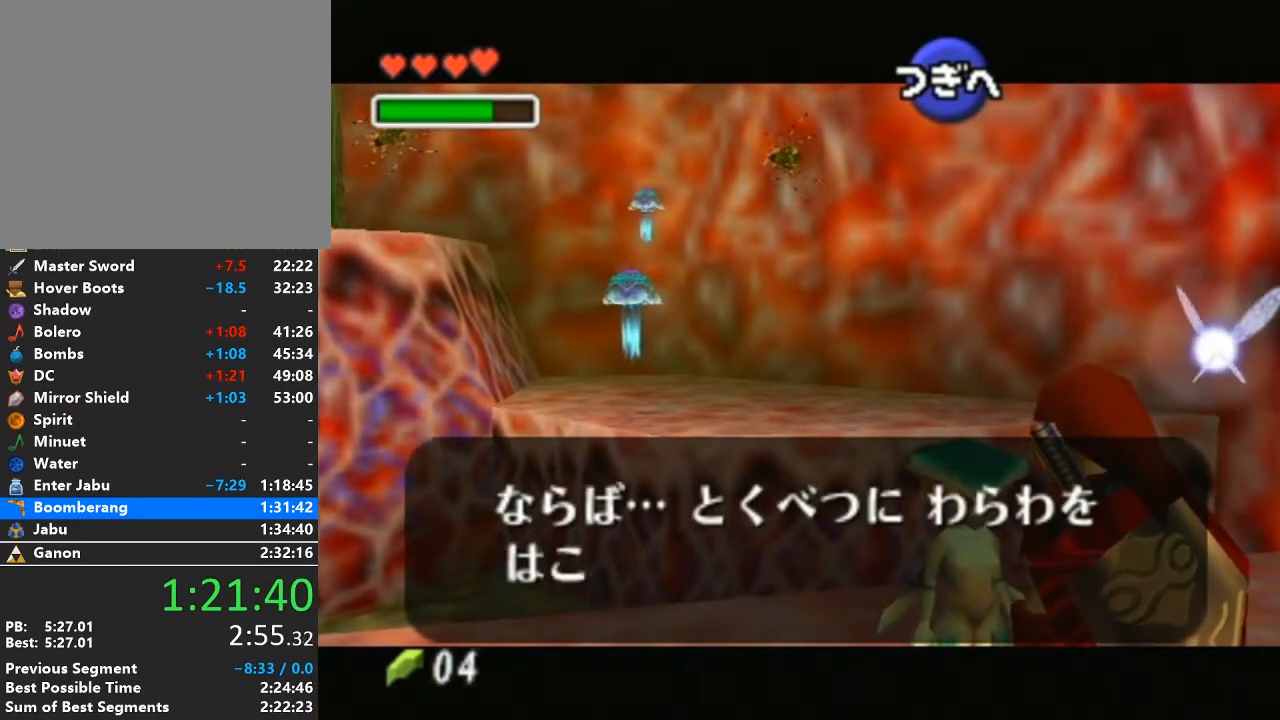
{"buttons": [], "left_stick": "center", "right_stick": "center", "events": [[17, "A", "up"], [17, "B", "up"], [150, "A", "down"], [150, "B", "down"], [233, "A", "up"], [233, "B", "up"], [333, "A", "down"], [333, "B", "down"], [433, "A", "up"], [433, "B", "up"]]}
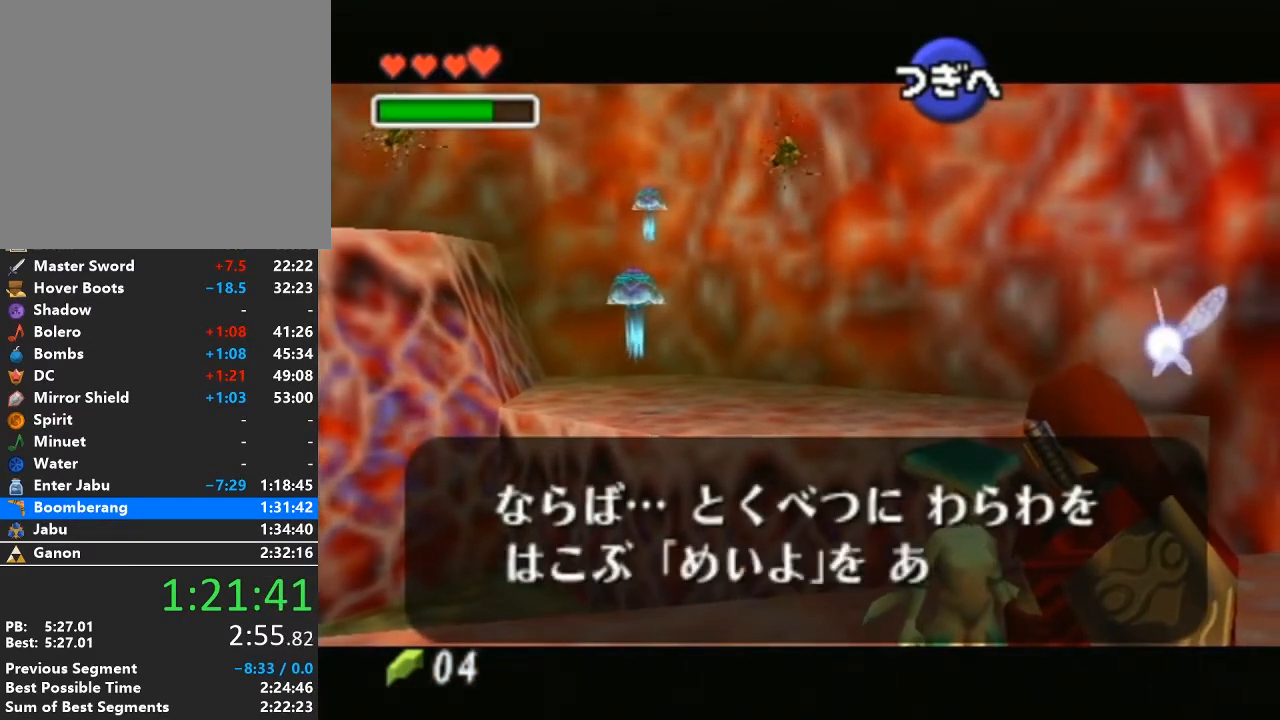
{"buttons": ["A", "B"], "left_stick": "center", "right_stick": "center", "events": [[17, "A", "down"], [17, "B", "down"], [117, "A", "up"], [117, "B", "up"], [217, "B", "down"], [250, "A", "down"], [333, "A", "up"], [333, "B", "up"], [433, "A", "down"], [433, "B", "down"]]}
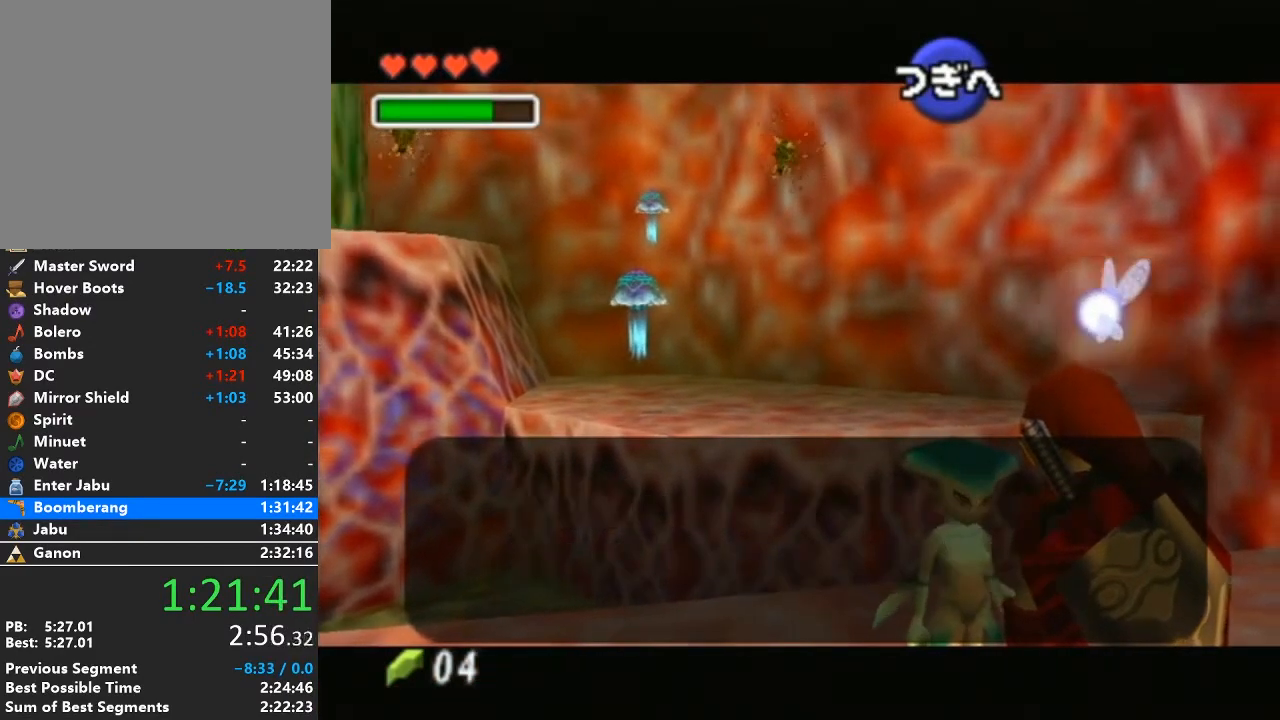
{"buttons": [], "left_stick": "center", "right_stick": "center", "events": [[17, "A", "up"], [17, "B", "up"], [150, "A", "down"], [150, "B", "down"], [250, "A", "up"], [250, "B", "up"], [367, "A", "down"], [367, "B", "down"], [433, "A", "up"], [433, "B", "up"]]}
··········
**Prompt:** Return the listing above word for word, with the pictures removed.

**Task result:**
{"buttons": [], "left_stick": "center", "right_stick": "center", "events": [[17, "A", "up"], [17, "B", "up"], [150, "A", "down"], [150, "B", "down"], [233, "A", "up"], [233, "B", "up"], [333, "A", "down"], [333, "B", "down"], [433, "A", "up"], [433, "B", "up"]]}
{"buttons": ["A", "B"], "left_stick": "center", "right_stick": "center", "events": [[17, "A", "down"], [17, "B", "down"], [117, "A", "up"], [117, "B", "up"], [217, "B", "down"], [250, "A", "down"], [333, "A", "up"], [333, "B", "up"], [433, "A", "down"], [433, "B", "down"]]}
{"buttons": [], "left_stick": "center", "right_stick": "center", "events": [[17, "A", "up"], [17, "B", "up"], [150, "A", "down"], [150, "B", "down"], [250, "A", "up"], [250, "B", "up"], [367, "A", "down"], [367, "B", "down"], [433, "A", "up"], [433, "B", "up"]]}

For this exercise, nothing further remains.